* [Collected data]:

BEGIN

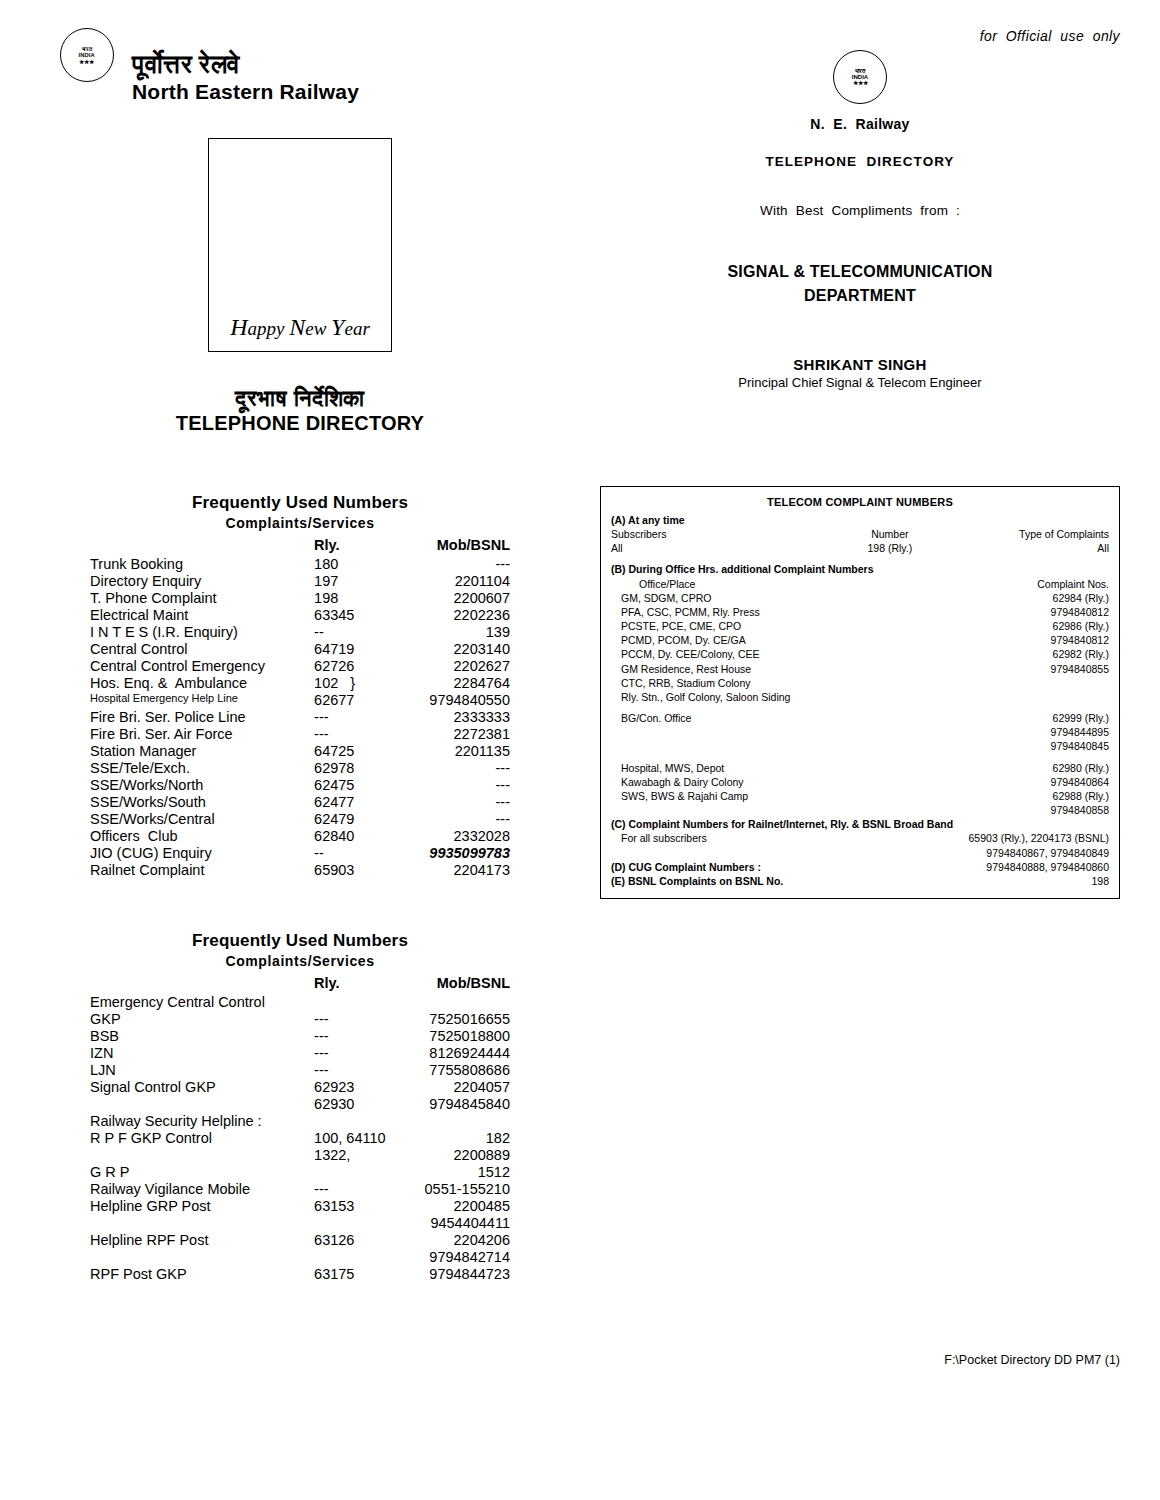भारत
INDIA
★★★
पूर्वोत्तर रेलवे
North Eastern Railway
Happy New Year
दूरभाष निर्देशिका
TELEPHONE DIRECTORY
Frequently Used Numbers
Complaints/Services
| | Rly. | Mob/BSNL |
| Trunk Booking | 180 | --- |
| Directory Enquiry | 197 | 2201104 |
| T. Phone Complaint | 198 | 2200607 |
| Electrical Maint | 63345 | 2202236 |
| I N T E S (I.R. Enquiry) | -- | 139 |
| Central Control | 64719 | 2203140 |
| Central Control Emergency | 62726 | 2202627 |
| Hos. Enq. & Ambulance | 102 } | 2284764 |
| Hospital Emergency Help Line | 62677 | 9794840550 |
| Fire Bri. Ser. Police Line | --- | 2333333 |
| Fire Bri. Ser. Air Force | --- | 2272381 |
| Station Manager | 64725 | 2201135 |
| SSE/Tele/Exch. | 62978 | --- |
| SSE/Works/North | 62475 | --- |
| SSE/Works/South | 62477 | --- |
| SSE/Works/Central | 62479 | --- |
| Officers Club | 62840 | 2332028 |
| JIO (CUG) Enquiry | -- | 9935099783 |
| Railnet Complaint | 65903 | 2204173 |
Frequently Used Numbers
Complaints/Services
| | Rly. | Mob/BSNL |
| Emergency Central Control | | |
| GKP | --- | 7525016655 |
| BSB | --- | 7525018800 |
| IZN | --- | 8126924444 |
| LJN | --- | 7755808686 |
| Signal Control GKP | 62923 | 2204057 |
| | 62930 | 9794845840 |
| Railway Security Helpline : | | |
| R P F GKP Control | 100, 64110 | 182 |
| | 1322, | 2200889 |
| G R P | | 1512 |
| Railway Vigilance Mobile | --- | 0551-155210 |
| Helpline GRP Post | 63153 | 2200485 |
| | | 9454404411 |
| Helpline RPF Post | 63126 | 2204206 |
| | | 9794842714 |
| RPF Post GKP | 63175 | 9794844723 |
for Official use only
भारत
INDIA
★★★
N. E. Railway
TELEPHONE DIRECTORY
With Best Compliments from :
SIGNAL & TELECOMMUNICATION
DEPARTMENT
SHRIKANT SINGH
Principal Chief Signal & Telecom Engineer
TELECOM COMPLAINT NUMBERS
(A) At any time
| Subscribers | Number | Type of Complaints |
| All | 198 (Rly.) | All |
(B) During Office Hrs. additional Complaint Numbers
| Office/Place | Complaint Nos. |
| GM, SDGM, CPRO | 62984 (Rly.) |
| PFA, CSC, PCMM, Rly. Press | 9794840812 |
| PCSTE, PCE, CME, CPO | 62986 (Rly.) |
| PCMD, PCOM, Dy. CE/GA | 9794840812 |
| PCCM, Dy. CEE/Colony, CEE | 62982 (Rly.) |
| GM Residence, Rest House | 9794840855 |
| CTC, RRB, Stadium Colony | |
| Rly. Stn., Golf Colony, Saloon Siding | |
| BG/Con. Office | 62999 (Rly.) |
| | 9794844895 |
| | 9794840845 |
| Hospital, MWS, Depot | 62980 (Rly.) |
| Kawabagh & Dairy Colony | 9794840864 |
| SWS, BWS & Rajahi Camp | 62988 (Rly.) |
| | 9794840858 |
(C) Complaint Numbers for Railnet/Internet, Rly. & BSNL Broad Band
| For all subscribers | 65903 (Rly.), 2204173 (BSNL) |
| | 9794840867, 9794840849 |
| (D) CUG Complaint Numbers : | 9794840888, 9794840860 |
| (E) BSNL Complaints on BSNL No. | 198 |
F:\Pocket Directory DD PM7 (1)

END

* [Task brief]: Keep the pictures out while you retype all of the data above exactly as it appears.

* [The completed task]:
भारत
INDIA
★★★
पूर्वोत्तर रेलवे
North Eastern Railway
Happy New Year
दूरभाष निर्देशिका
TELEPHONE DIRECTORY
Frequently Used Numbers
Complaints/Services
| | Rly. | Mob/BSNL |
| Trunk Booking | 180 | --- |
| Directory Enquiry | 197 | 2201104 |
| T. Phone Complaint | 198 | 2200607 |
| Electrical Maint | 63345 | 2202236 |
| I N T E S (I.R. Enquiry) | -- | 139 |
| Central Control | 64719 | 2203140 |
| Central Control Emergency | 62726 | 2202627 |
| Hos. Enq. & Ambulance | 102 } | 2284764 |
| Hospital Emergency Help Line | 62677 | 9794840550 |
| Fire Bri. Ser. Police Line | --- | 2333333 |
| Fire Bri. Ser. Air Force | --- | 2272381 |
| Station Manager | 64725 | 2201135 |
| SSE/Tele/Exch. | 62978 | --- |
| SSE/Works/North | 62475 | --- |
| SSE/Works/South | 62477 | --- |
| SSE/Works/Central | 62479 | --- |
| Officers Club | 62840 | 2332028 |
| JIO (CUG) Enquiry | -- | 9935099783 |
| Railnet Complaint | 65903 | 2204173 |
Frequently Used Numbers
Complaints/Services
| | Rly. | Mob/BSNL |
| Emergency Central Control | | |
| GKP | --- | 7525016655 |
| BSB | --- | 7525018800 |
| IZN | --- | 8126924444 |
| LJN | --- | 7755808686 |
| Signal Control GKP | 62923 | 2204057 |
| | 62930 | 9794845840 |
| Railway Security Helpline : | | |
| R P F GKP Control | 100, 64110 | 182 |
| | 1322, | 2200889 |
| G R P | | 1512 |
| Railway Vigilance Mobile | --- | 0551-155210 |
| Helpline GRP Post | 63153 | 2200485 |
| | | 9454404411 |
| Helpline RPF Post | 63126 | 2204206 |
| | | 9794842714 |
| RPF Post GKP | 63175 | 9794844723 |
for Official use only
भारत
INDIA
★★★
N. E. Railway
TELEPHONE DIRECTORY
With Best Compliments from :
SIGNAL & TELECOMMUNICATION
DEPARTMENT
SHRIKANT SINGH
Principal Chief Signal & Telecom Engineer
TELECOM COMPLAINT NUMBERS
(A) At any time
| Subscribers | Number | Type of Complaints |
| All | 198 (Rly.) | All |
(B) During Office Hrs. additional Complaint Numbers
| Office/Place | Complaint Nos. |
| GM, SDGM, CPRO | 62984 (Rly.) |
| PFA, CSC, PCMM, Rly. Press | 9794840812 |
| PCSTE, PCE, CME, CPO | 62986 (Rly.) |
| PCMD, PCOM, Dy. CE/GA | 9794840812 |
| PCCM, Dy. CEE/Colony, CEE | 62982 (Rly.) |
| GM Residence, Rest House | 9794840855 |
| CTC, RRB, Stadium Colony | |
| Rly. Stn., Golf Colony, Saloon Siding | |
| BG/Con. Office | 62999 (Rly.) |
| | 9794844895 |
| | 9794840845 |
| Hospital, MWS, Depot | 62980 (Rly.) |
| Kawabagh & Dairy Colony | 9794840864 |
| SWS, BWS & Rajahi Camp | 62988 (Rly.) |
| | 9794840858 |
(C) Complaint Numbers for Railnet/Internet, Rly. & BSNL Broad Band
| For all subscribers | 65903 (Rly.), 2204173 (BSNL) |
| | 9794840867, 9794840849 |
| (D) CUG Complaint Numbers : | 9794840888, 9794840860 |
| (E) BSNL Complaints on BSNL No. | 198 |
F:\Pocket Directory DD PM7 (1)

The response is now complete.